Employment – PDA — FMLA

Where a terminated employee claims that the human resources director told her that her termination was the result of her taking leave for a pregnancy, summary judgment was improperly granted to the employer on her discrimination claims.

“O’Gara’s alleged statements to Makowski, which are now admitted under Rule 801(d)(2)(D), provide direct evidence that pregnancy was a motivating factor in Makowski’s discharge. Although O’Gara denies having made the alleged statements, whether or not she made such admissions is a question for the jury. Furthermore, Makowski presented additional circumstantial evidence that the district court inexplicably failed to address, such as suspicious timing, behavior toward other employees in the protected group, ambiguous oral and written statements, better treatment of similarly situated employees outside the protected class, and evidence that Makowski was qualified for her job but failed to receive the desired treatment.

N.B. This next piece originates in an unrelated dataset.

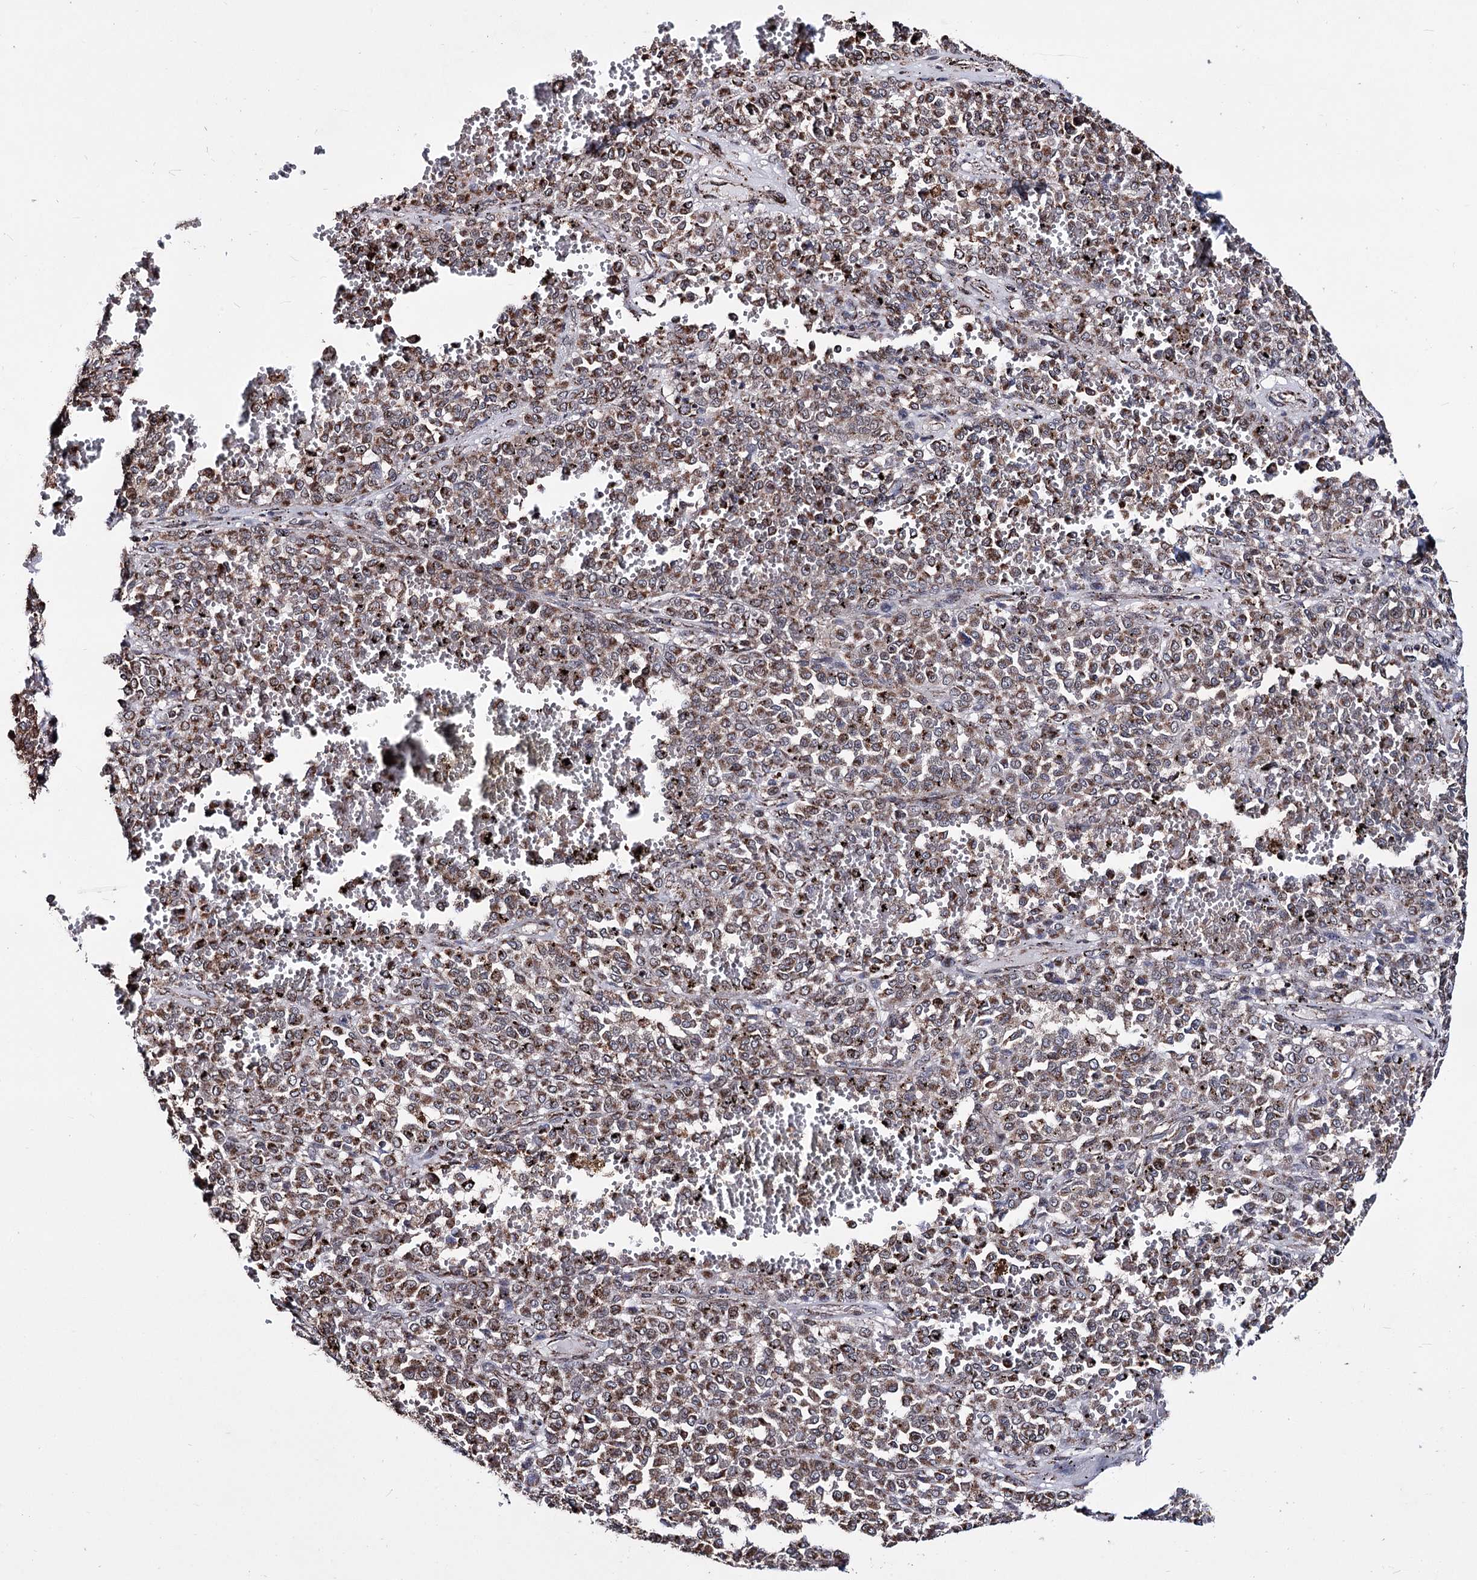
{"staining": {"intensity": "moderate", "quantity": ">75%", "location": "cytoplasmic/membranous"}, "tissue": "melanoma", "cell_type": "Tumor cells", "image_type": "cancer", "snomed": [{"axis": "morphology", "description": "Malignant melanoma, Metastatic site"}, {"axis": "topography", "description": "Pancreas"}], "caption": "DAB immunohistochemical staining of human malignant melanoma (metastatic site) exhibits moderate cytoplasmic/membranous protein expression in approximately >75% of tumor cells.", "gene": "CREB3L4", "patient": {"sex": "female", "age": 30}}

However, even with the exclusion of the circumstantial evidence, O’Gara’s statements alone are direct evidence of a discriminatory intent. Accordingly, the district court’s grant of summary judgment in favor of the defendants on Makowski’s pregnancy discrimination claim is reversed.”

Reversed.

10-3330 Makowski v. SmithAmundsen, LLC

Appeal from the United States District Court for the Northern District of Illinois, Darrah, J., Young, J.